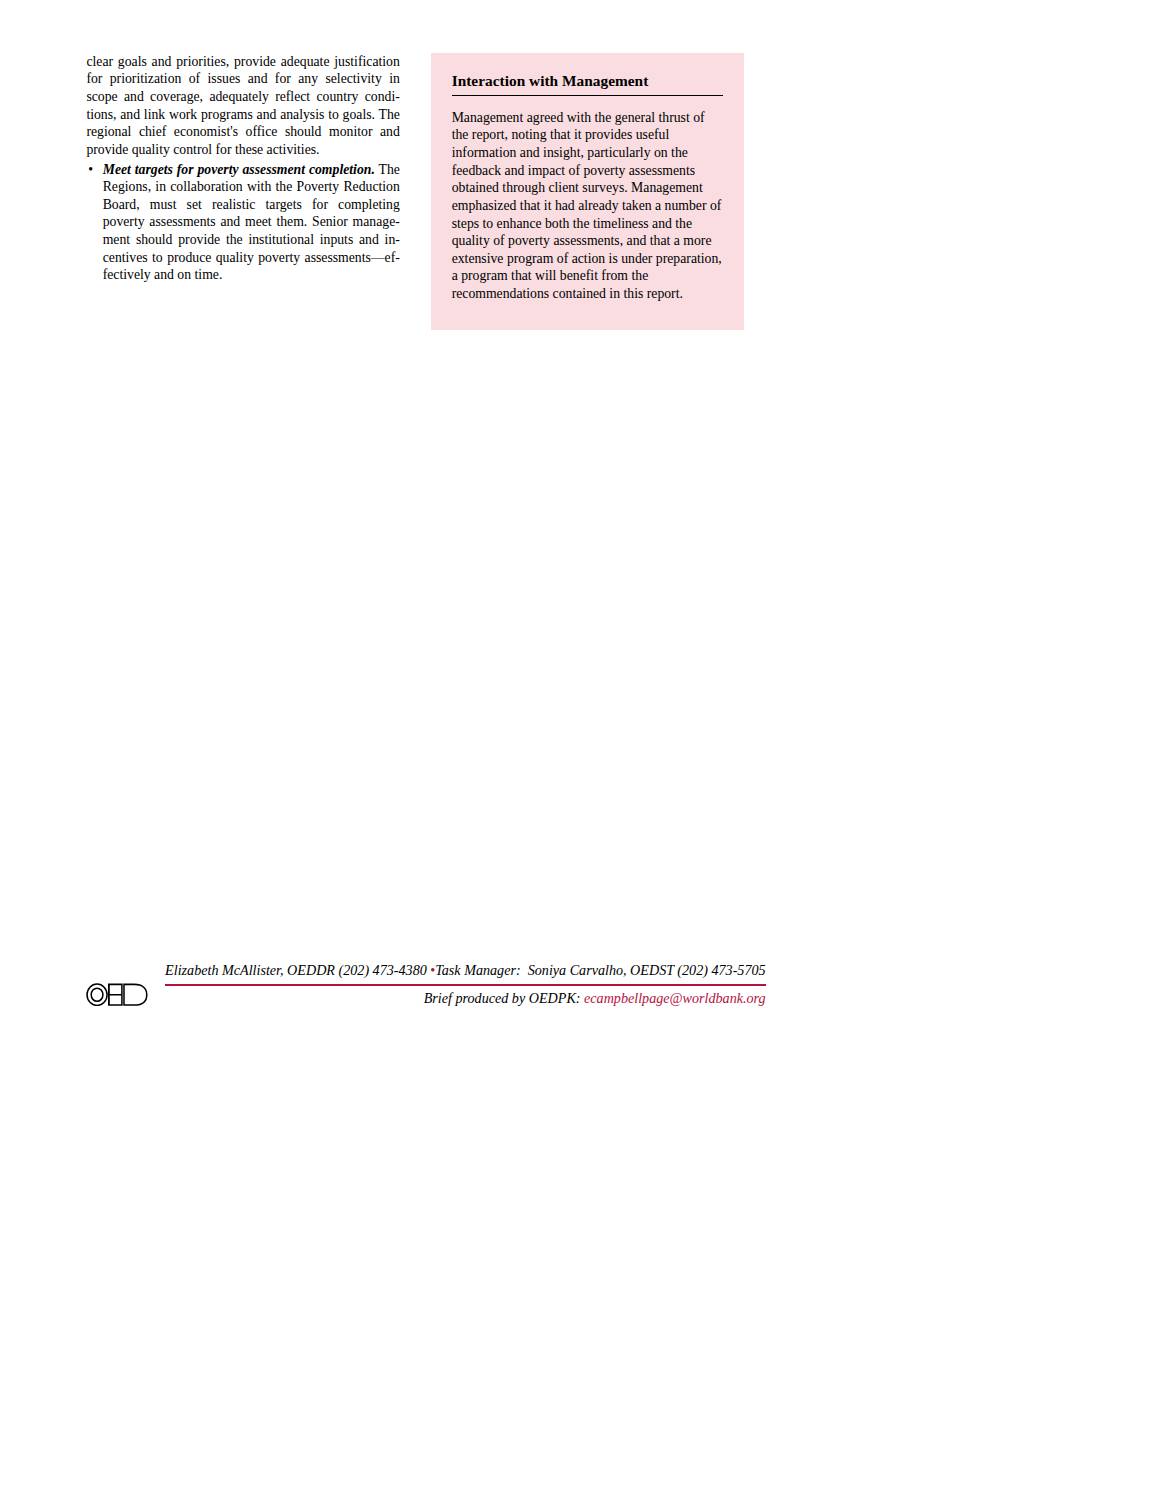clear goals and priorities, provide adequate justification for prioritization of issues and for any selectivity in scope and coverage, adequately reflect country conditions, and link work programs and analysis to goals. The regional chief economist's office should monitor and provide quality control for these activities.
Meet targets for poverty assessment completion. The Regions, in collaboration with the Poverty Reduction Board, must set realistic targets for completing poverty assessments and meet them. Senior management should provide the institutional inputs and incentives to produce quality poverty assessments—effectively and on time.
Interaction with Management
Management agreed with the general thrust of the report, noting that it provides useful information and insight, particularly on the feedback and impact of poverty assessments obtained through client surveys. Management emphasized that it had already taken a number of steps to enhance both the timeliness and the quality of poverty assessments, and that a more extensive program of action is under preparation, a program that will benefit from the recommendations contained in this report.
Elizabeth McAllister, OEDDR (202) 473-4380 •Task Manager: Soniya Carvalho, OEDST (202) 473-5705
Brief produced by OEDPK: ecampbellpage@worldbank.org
————————
> _The problem_
With the images omitted, repeat all the data word for word.

> _Your solution_
clear goals and priorities, provide adequate justification for prioritization of issues and for any selectivity in scope and coverage, adequately reflect country conditions, and link work programs and analysis to goals. The regional chief economist's office should monitor and provide quality control for these activities.
Meet targets for poverty assessment completion. The Regions, in collaboration with the Poverty Reduction Board, must set realistic targets for completing poverty assessments and meet them. Senior management should provide the institutional inputs and incentives to produce quality poverty assessments—effectively and on time.
Interaction with Management
Management agreed with the general thrust of the report, noting that it provides useful information and insight, particularly on the feedback and impact of poverty assessments obtained through client surveys. Management emphasized that it had already taken a number of steps to enhance both the timeliness and the quality of poverty assessments, and that a more extensive program of action is under preparation, a program that will benefit from the recommendations contained in this report.
Elizabeth McAllister, OEDDR (202) 473-4380 •Task Manager: Soniya Carvalho, OEDST (202) 473-5705
Brief produced by OEDPK: ecampbellpage@worldbank.org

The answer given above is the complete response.